Sommet arabe à Ryad

L’orient le Jour, lundi 26 mars 2007

Le conflit arabo-​​israélien en tête de l’ordre du jour du sommet de Ryad. L’adoption du plan de paix arabe signi­fierait un enga­gement du Hamas.

Une adoption du plan de paix arabe lors du sommet de Ryad signi­fierait un enga­gement du mou­vement isla­miste pales­tinien Hamas qui n’était pas au pouvoir en 2002 lorsque cette ini­tiative a été enté­rinée une pre­mière fois, estiment des res­pon­sables arabes.

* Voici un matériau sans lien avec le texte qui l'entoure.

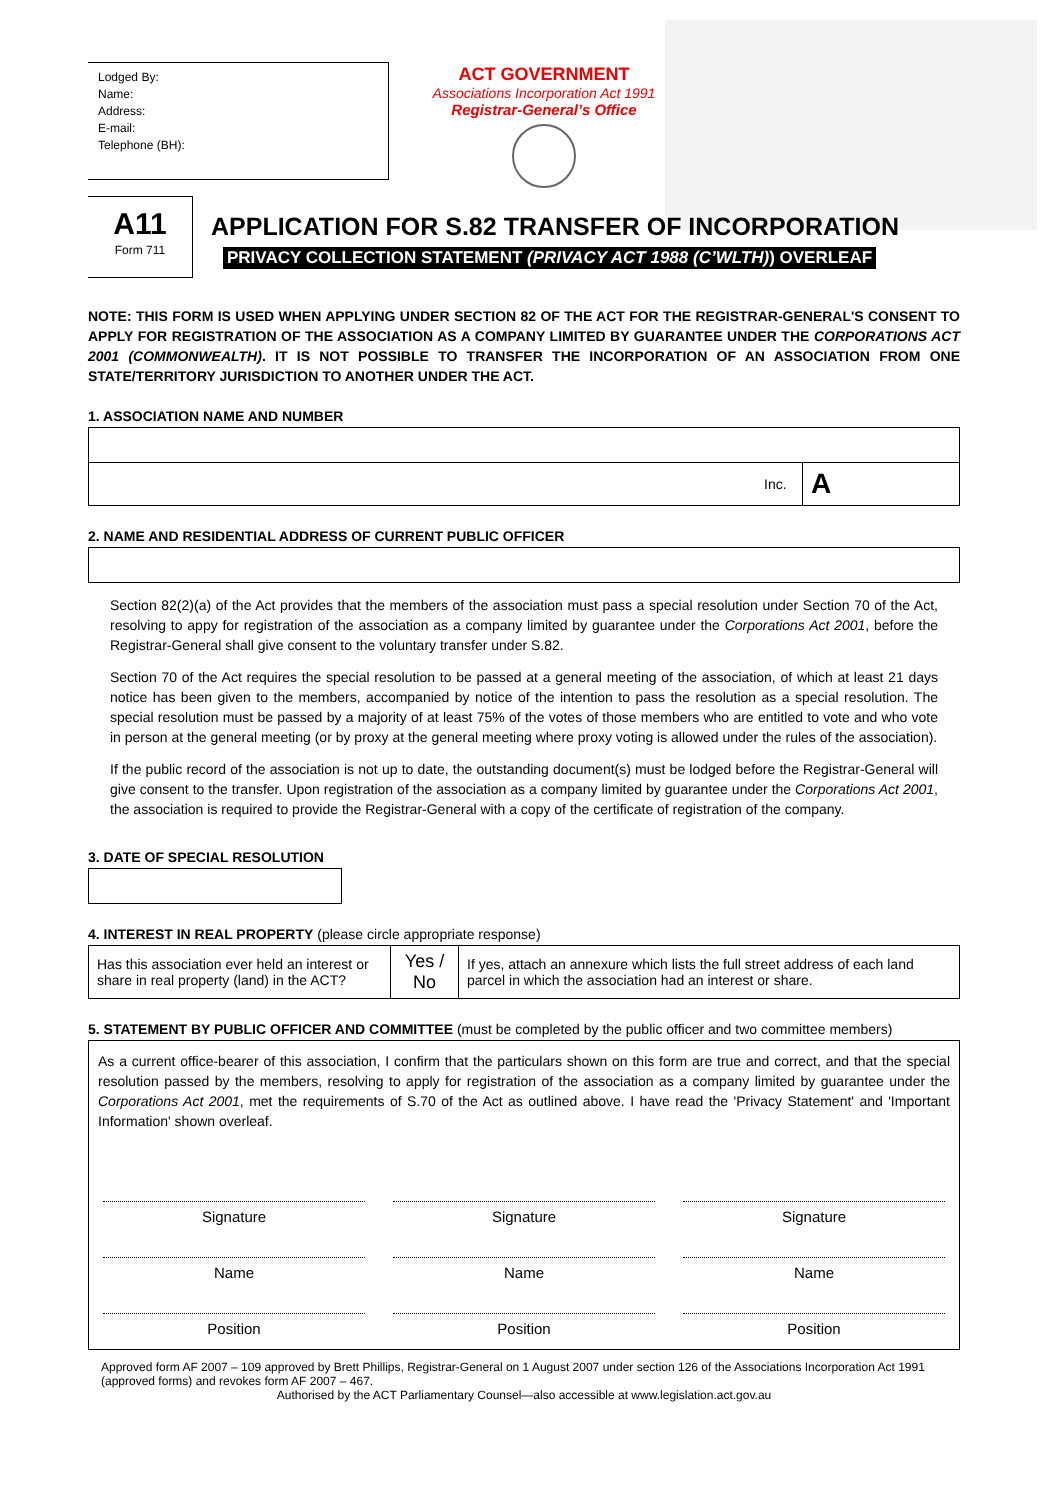Lodged By:
Name:
Address:
E-mail:
Telephone (BH):
ACT GOVERNMENT
Associations Incorporation Act 1991
Registrar-General’s Office
A11
Form 711
APPLICATION FOR S.82 TRANSFER OF INCORPORATION
PRIVACY COLLECTION STATEMENT (PRIVACY ACT 1988 (C’WLTH)) OVERLEAF
NOTE: THIS FORM IS USED WHEN APPLYING UNDER SECTION 82 OF THE ACT FOR THE REGISTRAR-GENERAL'S CONSENT TO APPLY FOR REGISTRATION OF THE ASSOCIATION AS A COMPANY LIMITED BY GUARANTEE UNDER THE CORPORATIONS ACT 2001 (COMMONWEALTH). IT IS NOT POSSIBLE TO TRANSFER THE INCORPORATION OF AN ASSOCIATION FROM ONE STATE/TERRITORY JURISDICTION TO ANOTHER UNDER THE ACT.
1. ASSOCIATION NAME AND NUMBER
| | Inc. | A |
2. NAME AND RESIDENTIAL ADDRESS OF CURRENT PUBLIC OFFICER
Section 82(2)(a) of the Act provides that the members of the association must pass a special resolution under Section 70 of the Act, resolving to appy for registration of the association as a company limited by guarantee under the Corporations Act 2001, before the Registrar-General shall give consent to the voluntary transfer under S.82.
Section 70 of the Act requires the special resolution to be passed at a general meeting of the association, of which at least 21 days notice has been given to the members, accompanied by notice of the intention to pass the resolution as a special resolution. The special resolution must be passed by a majority of at least 75% of the votes of those members who are entitled to vote and who vote in person at the general meeting (or by proxy at the general meeting where proxy voting is allowed under the rules of the association).
If the public record of the association is not up to date, the outstanding document(s) must be lodged before the Registrar-General will give consent to the transfer. Upon registration of the association as a company limited by guarantee under the Corporations Act 2001, the association is required to provide the Registrar-General with a copy of the certificate of registration of the company.
3. DATE OF SPECIAL RESOLUTION
4. INTEREST IN REAL PROPERTY (please circle appropriate response)
| Has this association ever held an interest or share in real property (land) in the ACT? | Yes / No | If yes, attach an annexure which lists the full street address of each land parcel in which the association had an interest or share. |
5. STATEMENT BY PUBLIC OFFICER AND COMMITTEE (must be completed by the public officer and two committee members)
As a current office-bearer of this association, I confirm that the particulars shown on this form are true and correct, and that the special resolution passed by the members, resolving to apply for registration of the association as a company limited by guarantee under the Corporations Act 2001, met the requirements of S.70 of the Act as outlined above. I have read the 'Privacy Statement' and 'Important Information' shown overleaf.
| Signature | Signature | Signature |
| Name | Name | Name |
| Position | Position | Position |
Approved form AF 2007 – 109 approved by Brett Phillips, Registrar-General on 1 August 2007 under section 126 of the Associations Incorporation Act 1991 (approved forms) and revokes form AF 2007 – 467.
Authorised by the ACT Parliamentary Counsel—also accessible at www.legislation.act.gov.au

Le gou­ver­nement pales­tinien d’union nationale, investi la semaine der­nière, regroupe pour la pre­mière fois les mou­ve­ments rivaux du Hamas et du Fateh du pré­sident Mahmoud Abbas. Or c’est le Fateh, avec à sa tête le défunt pré­sident Yasser Arafat, qui avait approuvé en 2002 l’initiative de paix arabe, pro­posée par l’Arabie saoudite et adoptée au sommet arabe de Beyrouth.

Ce plan prévoit la recon­nais­sance d’Israël par les pays arabes en échange d’un retour de l’État hébreu aux fron­tières de 1967, de la création d’un État pales­tinien et du règlement de la question des réfugiés palestiniens.

Le Premier ministre pales­tinien Ismaïl Haniyeh, qui a dirigé un gou­ver­nement Hamas de mars 2006 à mars 2007, a affirmé que le cabinet d’union « res­pecte les réso­lu­tions de la légi­timité inter­na­tionale et les accords signés par l’Organisation de libé­ration de la Palestine (OLP) ».

« Il s’agira donc pour ce gou­ver­nement de passer de la phase de “respect” des accords à celui de l’“engagement” », a déclaré à l’AFP un ministre arabe, sous le couvert de l’anonymat. Dans ce contexte, a-​​t-​​il relevé, « l’adoption par le sommet de Ryad de l’initiative arabe engagera le gou­ver­nement d’union, et par consé­quent le Hamas, dans cette voie ».

La délé­gation pales­ti­nienne à Ryad doit être repré­sentée conjoin­tement par MM. Haniyeh et Abbas. Pour sa part, le chef du Hamas, Khaled Mechaal, qui a effectué une courte visite hier en Arabie saoudite, a affirmé que son mou­vement se ral­liera au « consensus arabe » lors du pro­chain sommet de Ryad, a-​​t-​​on appris de source diplo­ma­tique arabe. Le chef du mou­vement isla­miste Hamas a également affirmé au chef de la diplo­matie saou­dienne Saoud el-​​Fayçal que son mou­vement « acceptait la création d’un État pales­tinien sur la base des fron­tières du 4 juin 1967 », selon la source.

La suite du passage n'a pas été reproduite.